U.S. and Israel to discuss Iran's nuclear capabilities

NIALA: U.S. Defense Secretary Lloyd Austin is coming to Israel this week. That's the other big visit. What are you watching for? What do you think Defense Secretary Austin is going to be saying?

BARAK: You know, while everything we just talked about is a major development, there are other major developments in, in the U.S.-Israel relationship and this is what's going on in Iran.

The Iranian nuclear program has been advancing very significantly. Just two weeks ago, U.N. inspectors found in one of Iran's nuclear facilities enriched uranium that was enriched to the level of 84%, which is really inches away from weapons-grade uranium. And so this week starts when, on Monday and Tuesday, a delegation of senior Israeli officials will come to Washington for meetings in the White House and in the State Department to talk about Iran and the way forward and what can be done to stop the Iranians.

And then a day later, Secretary Austin who landed on Sunday night in the region. He, he, started in Jordan. He's gonna be in Iraq, he's gonna be in Egypt, and his visit in Israel on Wednesday and Thursday will focus mostly on how Israel and the U.S. can prepare for a scenario. It's a last resort scenario, but it is a scenario that both countries are getting ready for and this is a scenario where there will need to use military force to stop Iran from getting a nuclear weapon.

NIALA: Barak Ravid is a contributing correspondent for Axios from Tel Aviv. Thanks as always, Barak.

BARAK: Thank you. Niala.

An economic mystery

NIALA: Something really strange has been happening in the US economy, reports Axios' Neil Irwin. I asked him to explain to us why rate hikes aren’t having a bigger effect on the economy.

NEIL IRWIN: The Federal Reserve has been doing everything it can to bring down inflation. It's raised interest rates, 4.5 percentage points. It's cut its balance sheet by $600 billion. The whole goal is to cool down the economy, bring growth down, bring inflation down. And it just hasn't worked.

Inflation is still running way above the 2% that the Fed thinks is okay. the unemployment rate is 3.4%, the lowest it's been in 50 years. It's a very strange world. The question is what's wrong? It's kind of the mirror image of what we experienced back in the early 2010s when you had the Fed trying to stimulate growth and they just couldn't do it. No matter how much they lowered interest rates, no matter how much they did novel programs.

Um, so what's going on? Well, there are a few theories. One of them is that there's changes in the structure of the economy and how different industries operate, and that's resulting in, in a less interest-sensitive economy.

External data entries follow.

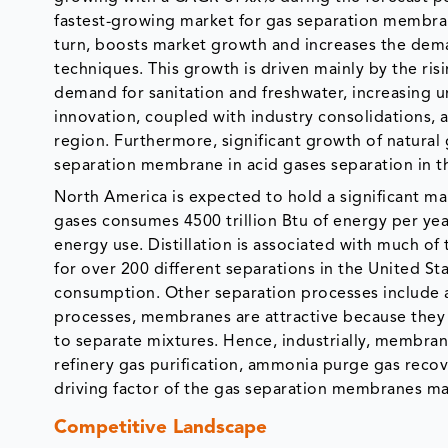
fastest-growing market for gas separation membrane
turn, boosts market growth and increases the dema
techniques. This growth is driven mainly by the ri
demand for sanitation and freshwater, increasing u
innovation, coupled with industry consolidations, 
region. Furthermore, significant growth of natura
separation membrane in acid gases separation in t
North America is expected to hold a significant ma
gases consumes 4500 trillion Btu of energy per year
energy use. Distillation is associated with much o
for over 200 different separations in the United St
consumption. Other separation processes include a
processes, membranes are attractive because they 
to separate mixtures. Hence, industrially, membran
refinery gas purification, ammonia purge gas recov
driving factor of the gas separation membranes mar
Competitive Landscape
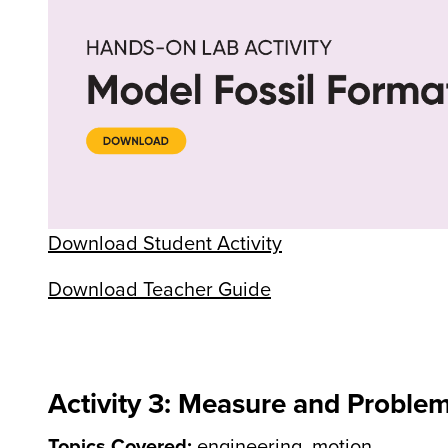
Download Student Activity
Download Teacher Guide
Activity 3: Measure and Proble
Topics Covered:
engineering, motion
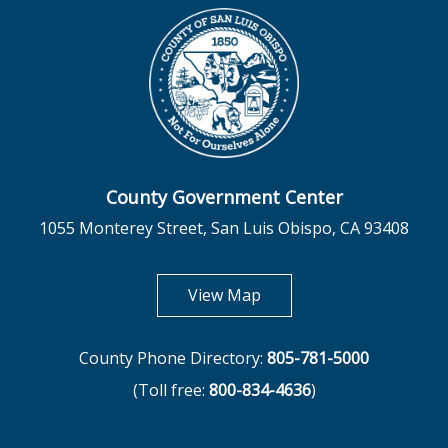
County Government Center
1055 Monterey Street, San Luis Obispo, CA 93408
opens in new tab
View Map
County Phone Directory:
805-781-5000
(Toll free:
800-834-4636
)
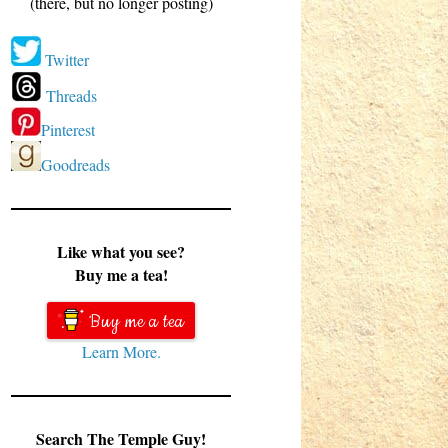
(there, but no longer posting)
Twitter
Threads
Pinterest
Goodreads
Like what you see?
Buy me a tea!
Buy me a tea
Learn More.
Search The Temple Guy!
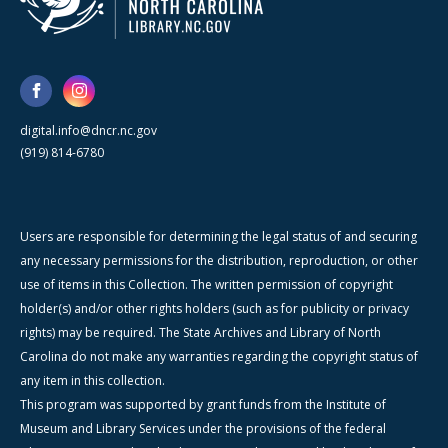
digital.info@dncr.nc.gov
(919) 814-6780
Users are responsible for determining the legal status of and securing
any necessary permissions for the distribution, reproduction, or other
use of items in this Collection. The written permission of copyright
holder(s) and/or other rights holders (such as for publicity or privacy
rights) may be required. The State Archives and Library of North
Carolina do not make any warranties regarding the copyright status of
any item in this collection.
This program was supported by grant funds from the Institute of
Museum and Library Services under the provisions of the federal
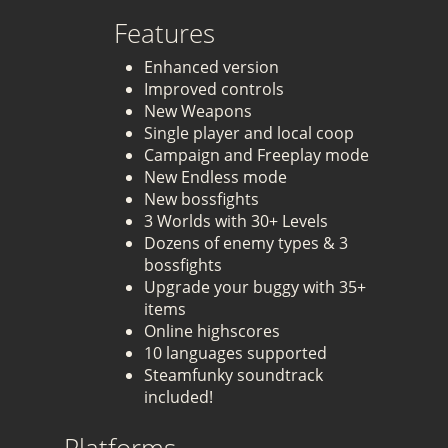
Features
Enhanced version
Improved controls
New Weapons
Single player and local coop
Campaign and Freeplay mode
New Endless mode
New bossfights
3 Worlds with 30+ Levels
Dozens of enemy types & 3
bossfights
Upgrade your buggy with 35+
items
Online highscores
10 languages supported
Steamfunky soundtrack
included!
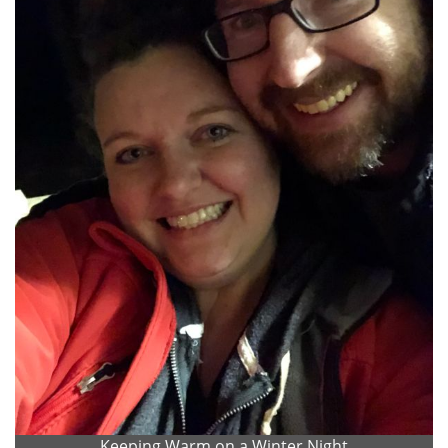
Keeping Warm on a Winter Night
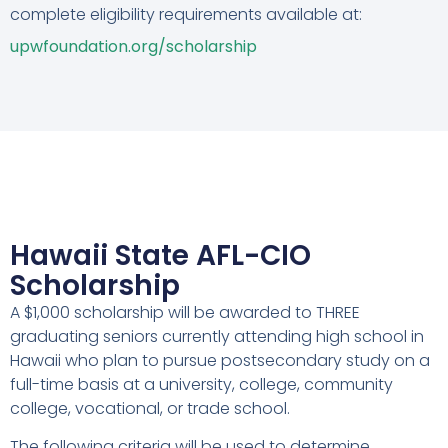
complete eligibility requirements available at:
upwfoundation.org/scholarship
Hawaii State AFL-CIO
Scholarship
A $1,000 scholarship will be awarded to THREE
graduating seniors currently attending high school in
Hawaii who plan to pursue postsecondary study on a
full-time basis at a university, college, community
college, vocational, or trade school.
The following criteria will be used to determine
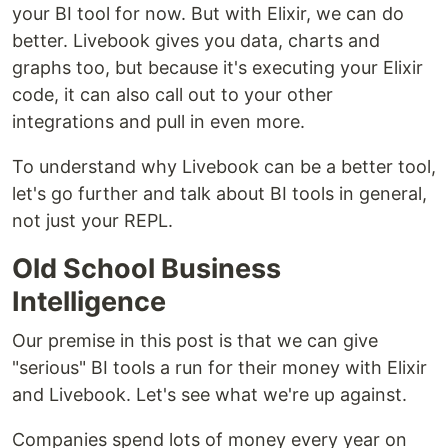
your BI tool for now. But with Elixir, we can do
better. Livebook gives you data, charts and
graphs too, but because it's executing your Elixir
code, it can also call out to your other
integrations and pull in even more.
To understand why Livebook can be a better tool,
let's go further and talk about BI tools in general,
not just your REPL.
Old School Business
Intelligence
Our premise in this post is that we can give
"serious" BI tools a run for their money with Elixir
and Livebook. Let's see what we're up against.
Companies spend lots of money every year on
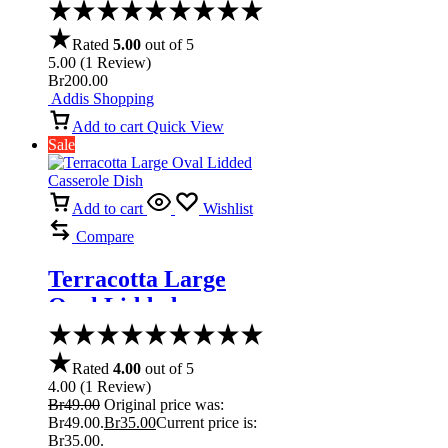
Rated
5.00
out of 5
5.00
(
1
Review
)
Br
200.00
Addis Shopping
Add to cart
Quick View
Sale
Add to cart
Wishlist
Compare
Terracotta Large
Oval Lidded
Casserole Dish
Rated
4.00
out of 5
4.00
(
1
Review
)
Br
49.00
Original price was:
Br49.00.
Br
35.00
Current price is:
Br35.00.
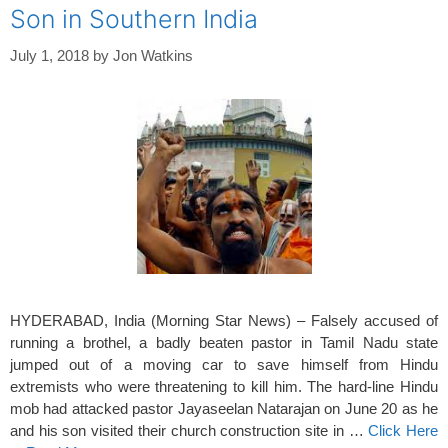
Son in Southern India
July 1, 2018
by
Jon Watkins
HYDERABAD, India (Morning Star News) – Falsely accused of
running a brothel, a badly beaten pastor in Tamil Nadu state
jumped out of a moving car to save himself from Hindu
extremists who were threatening to kill him. The hard-line Hindu
mob had attacked pastor Jayaseelan Natarajan on June 20 as he
and his son visited their church construction site in …
Click Here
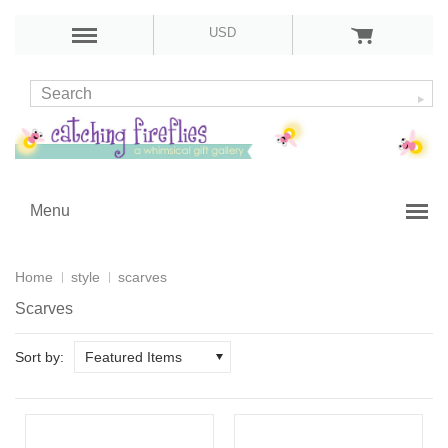
USD
Menu
Home
style
scarves
Scarves
Sort by:
Featured Items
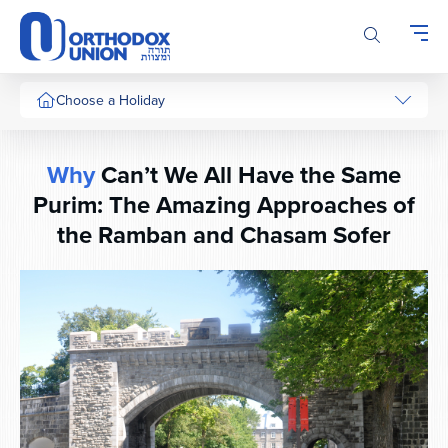
Please
note:
This
website
includes
Choose a Holiday
an
accessibility
system.
Why
Can’t We All Have the Same
Purim: The Amazing Approaches of
the Ramban and Chasam Sofer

I also have a theory that that wealth inequality might be a factor. You know, if you have, uh, a lot of assets held by the very rich, those assets decline in price, they're probably not gonna cut their spending the way a middle class family would. So we don't really know for sure, but it's one of these great mysteries that we're gonna be monitoring and trying to make sense of as things move forward in 2023.

NIALA: That’s Axios Chief Economic Correspondent, Neil Irwin, and that's it for us today. I'm Niala Boodhoo.

Thanks for listening. Stay safe and we'll see you back here tomorrow morning.